> **TUGAS YANG DIKERJAKAN**:
**A)** Menurut kutipan tentang mujizat, pasal Keluaran manakah yang jelas memperlihatkan umat memuji Allah setelah menyeberangi laut?
**B)** Tolong tulis ulang bagian kutipan tentang mujizat, mulai dari "Sebagai pernyataan kuasa-Nya" sampai "alam semesta ini.", dengan menukar kata "menyeberangi" menjadi "melintasi".
**C)** Lanjutkan kutipan tentang mujizat sesudah kalimat terakhirnya.

Sebagai pernyataan kuasa-Nya (mighty acts), mujizat dilakukan untuk menyatakan kuasa Allah yang besar di dalam mengatur seluruh ciptaan-Nya. Sering kali setelah Allah menyatakan kuasa-Nya melalui mujizat yang dikerjakan, respons dari umat-Nya adalah memuji Allah. Hal ini terlihat jelas di dalam Keluaran 15, ketika Musa dan bangsa Israel telah menyeberangi laut. Keluaran 15:6, “Tangan kanan-Mu, TUHAN, mulia karena kekuasaan-Mu, tangan kanan-Mu, TUHAN, menghancurkan musuh,” merupakan respons dari umat-Nya yang menyaksikan kebesaran-Nya. Hal yang serupa juga terjadi dalam pelayanan Tuhan Yesus; pujian kepada-Nya diberikan ketika kuasa-Nya dinyatakan. Dengan demikian, kita dapat melihat bahwa mujizat merupakan pernyataan kedaulatan Allah atas alam semesta ini.

> **DATA SUMBER**:
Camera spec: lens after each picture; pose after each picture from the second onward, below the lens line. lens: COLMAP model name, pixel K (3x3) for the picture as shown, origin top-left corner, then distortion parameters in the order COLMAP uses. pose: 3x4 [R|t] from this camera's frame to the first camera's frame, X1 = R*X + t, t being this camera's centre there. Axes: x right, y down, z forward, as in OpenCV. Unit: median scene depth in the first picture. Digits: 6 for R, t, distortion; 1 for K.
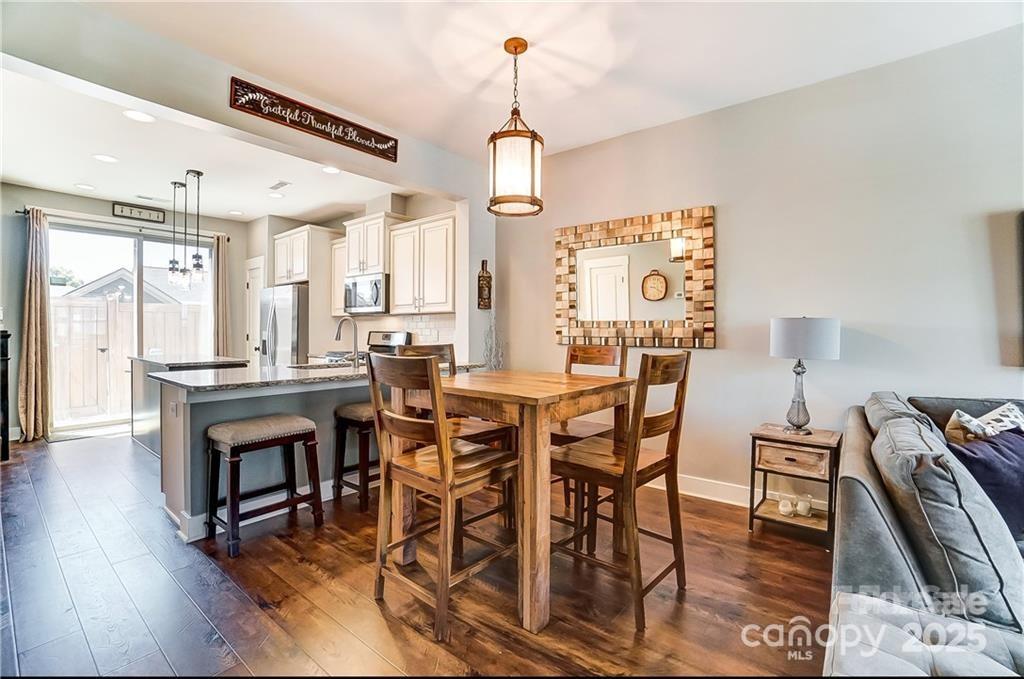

> **JAWABAN TUGAS**:
**A)** Keluaran 15.

**B)**
Sebagai pernyataan kuasa-Nya (mighty acts), mujizat dilakukan untuk menyatakan kuasa Allah yang besar di dalam mengatur seluruh ciptaan-Nya. Sering kali setelah Allah menyatakan kuasa-Nya melalui mujizat yang dikerjakan, respons dari umat-Nya adalah memuji Allah. Hal ini terlihat jelas di dalam Keluaran 15, ketika Musa dan bangsa Israel telah melintasi laut. Keluaran 15:6, “Tangan kanan-Mu, TUHAN, mulia karena kekuasaan-Mu, tangan kanan-Mu, TUHAN, menghancurkan musuh,” merupakan respons dari umat-Nya yang menyaksikan kebesaran-Nya. Hal yang serupa juga terjadi dalam pelayanan Tuhan Yesus; pujian kepada-Nya diberikan ketika kuasa-Nya dinyatakan. Dengan demikian, kita dapat melihat bahwa mujizat merupakan pernyataan kedaulatan Allah atas alam semesta ini.

**C)**
Di dalam perspektif authority, mujizat dinyatakan sebagai tanda, dan hal ini dikaitkan dengan wahyu atau pernyataan diri Allah. Melalui mujizat, kita tidak hanya melihat akan kebesaran karya-Nya, tetapi kita juga dibawa untuk mengenal siapa Allah. Di dalam Yohanes 20:30-31, dituliskan demikian:

“Memang masih banyak tanda lain yang dibuat Yesus di depan mata murid-murid-Nya, yang tidak tercatat dalam kitab ini, tetapi semua yang tercantum di sini telah dicatat, supaya kamu percaya, bahwa Yesuslah Mesias, Anak Allah, dan supaya kamu oleh imanmu memperoleh hidup dalam nama-Nya.”

Melalui mujizat, Kristus tidak hanya menunjukkan kuasa-Nya sebagai Allah, tetapi Ia pun sedang menyatakan bahwa diri-Nya adalah Mesias yang telah dijanjikan di Perjanjian Lama. Kita bisa mengaitkan mujizat yang Kristus lakukan dengan karya Allah di dalam Perjanjian Lama:

 Memberikan makan (Kel. 16; Yoh. 6:1-14)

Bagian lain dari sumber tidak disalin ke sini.